● **Description of the task**:
The output should be every line below that includes the word "class".

Data listing: Begin

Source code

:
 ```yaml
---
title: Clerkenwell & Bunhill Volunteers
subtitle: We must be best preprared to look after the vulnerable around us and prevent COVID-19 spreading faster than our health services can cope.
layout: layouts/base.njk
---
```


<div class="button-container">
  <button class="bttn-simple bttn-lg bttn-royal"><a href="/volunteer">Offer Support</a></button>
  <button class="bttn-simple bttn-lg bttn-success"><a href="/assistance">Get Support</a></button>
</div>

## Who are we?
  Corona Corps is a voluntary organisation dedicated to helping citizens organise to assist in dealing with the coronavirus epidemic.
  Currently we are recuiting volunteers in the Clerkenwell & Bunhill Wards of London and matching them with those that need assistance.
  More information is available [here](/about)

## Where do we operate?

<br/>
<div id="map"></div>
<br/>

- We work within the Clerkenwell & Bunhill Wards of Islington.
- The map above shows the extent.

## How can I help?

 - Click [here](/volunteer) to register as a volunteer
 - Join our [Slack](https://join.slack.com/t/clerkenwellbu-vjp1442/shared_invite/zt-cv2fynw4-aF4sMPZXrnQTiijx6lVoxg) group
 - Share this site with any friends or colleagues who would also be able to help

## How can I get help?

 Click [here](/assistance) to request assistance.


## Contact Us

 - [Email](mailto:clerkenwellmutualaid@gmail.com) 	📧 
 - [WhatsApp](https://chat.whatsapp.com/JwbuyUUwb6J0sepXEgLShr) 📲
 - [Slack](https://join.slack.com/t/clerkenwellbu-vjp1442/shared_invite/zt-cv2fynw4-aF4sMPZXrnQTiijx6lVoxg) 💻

Data listing: End
Data listing: Begin

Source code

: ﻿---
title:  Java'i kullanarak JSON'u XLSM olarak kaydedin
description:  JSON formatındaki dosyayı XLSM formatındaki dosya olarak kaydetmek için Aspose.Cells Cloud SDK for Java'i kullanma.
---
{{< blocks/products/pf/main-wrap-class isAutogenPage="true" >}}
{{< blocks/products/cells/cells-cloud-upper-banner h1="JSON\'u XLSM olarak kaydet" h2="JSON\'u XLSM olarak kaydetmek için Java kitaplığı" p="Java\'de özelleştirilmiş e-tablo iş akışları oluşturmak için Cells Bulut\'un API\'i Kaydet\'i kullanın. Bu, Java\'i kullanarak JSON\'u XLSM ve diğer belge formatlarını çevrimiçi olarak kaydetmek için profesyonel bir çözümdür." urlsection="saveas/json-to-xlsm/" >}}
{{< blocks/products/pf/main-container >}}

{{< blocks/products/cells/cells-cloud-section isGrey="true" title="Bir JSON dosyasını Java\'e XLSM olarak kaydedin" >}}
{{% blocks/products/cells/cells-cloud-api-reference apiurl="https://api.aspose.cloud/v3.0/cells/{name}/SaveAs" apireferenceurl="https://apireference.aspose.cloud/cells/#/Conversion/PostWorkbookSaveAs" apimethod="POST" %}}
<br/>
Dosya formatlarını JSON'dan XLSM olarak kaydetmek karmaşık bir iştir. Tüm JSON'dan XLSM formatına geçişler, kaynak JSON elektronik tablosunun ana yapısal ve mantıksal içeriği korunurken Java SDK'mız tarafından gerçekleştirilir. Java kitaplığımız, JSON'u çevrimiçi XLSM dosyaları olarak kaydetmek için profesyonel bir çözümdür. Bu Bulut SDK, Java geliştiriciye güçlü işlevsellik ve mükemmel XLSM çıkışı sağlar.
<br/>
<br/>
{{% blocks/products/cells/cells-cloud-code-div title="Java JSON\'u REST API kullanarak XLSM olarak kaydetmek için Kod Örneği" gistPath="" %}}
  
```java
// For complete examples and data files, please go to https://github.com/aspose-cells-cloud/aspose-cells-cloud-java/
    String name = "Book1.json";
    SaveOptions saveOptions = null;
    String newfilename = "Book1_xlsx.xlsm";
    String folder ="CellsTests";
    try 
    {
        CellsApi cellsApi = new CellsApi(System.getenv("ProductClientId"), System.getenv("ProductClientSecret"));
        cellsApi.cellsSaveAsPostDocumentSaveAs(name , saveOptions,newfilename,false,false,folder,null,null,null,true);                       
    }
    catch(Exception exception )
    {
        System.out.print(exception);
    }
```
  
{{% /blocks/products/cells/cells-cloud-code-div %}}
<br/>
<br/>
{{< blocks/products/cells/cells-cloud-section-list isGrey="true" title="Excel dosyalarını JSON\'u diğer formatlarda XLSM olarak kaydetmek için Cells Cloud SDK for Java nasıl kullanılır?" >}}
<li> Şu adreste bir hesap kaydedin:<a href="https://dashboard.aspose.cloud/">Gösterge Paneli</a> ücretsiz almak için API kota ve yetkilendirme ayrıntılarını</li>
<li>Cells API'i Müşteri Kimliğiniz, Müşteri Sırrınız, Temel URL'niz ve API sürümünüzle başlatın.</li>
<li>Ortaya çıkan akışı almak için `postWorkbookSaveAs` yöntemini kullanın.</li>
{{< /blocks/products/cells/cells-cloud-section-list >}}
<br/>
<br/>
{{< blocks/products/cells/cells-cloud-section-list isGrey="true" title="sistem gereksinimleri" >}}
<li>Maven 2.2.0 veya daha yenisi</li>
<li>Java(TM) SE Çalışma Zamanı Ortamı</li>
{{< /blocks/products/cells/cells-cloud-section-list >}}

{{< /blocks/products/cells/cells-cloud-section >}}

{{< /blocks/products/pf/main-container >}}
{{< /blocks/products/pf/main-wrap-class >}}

Data listing: End

● **Result for this task**:
<div class="button-container">
  <button class="bttn-simple bttn-lg bttn-royal"><a href="/volunteer">Offer Support</a></button>
  <button class="bttn-simple bttn-lg bttn-success"><a href="/assistance">Get Support</a></button>
{{< blocks/products/pf/main-wrap-class isAutogenPage="true" >}}
{{< /blocks/products/pf/main-wrap-class >}}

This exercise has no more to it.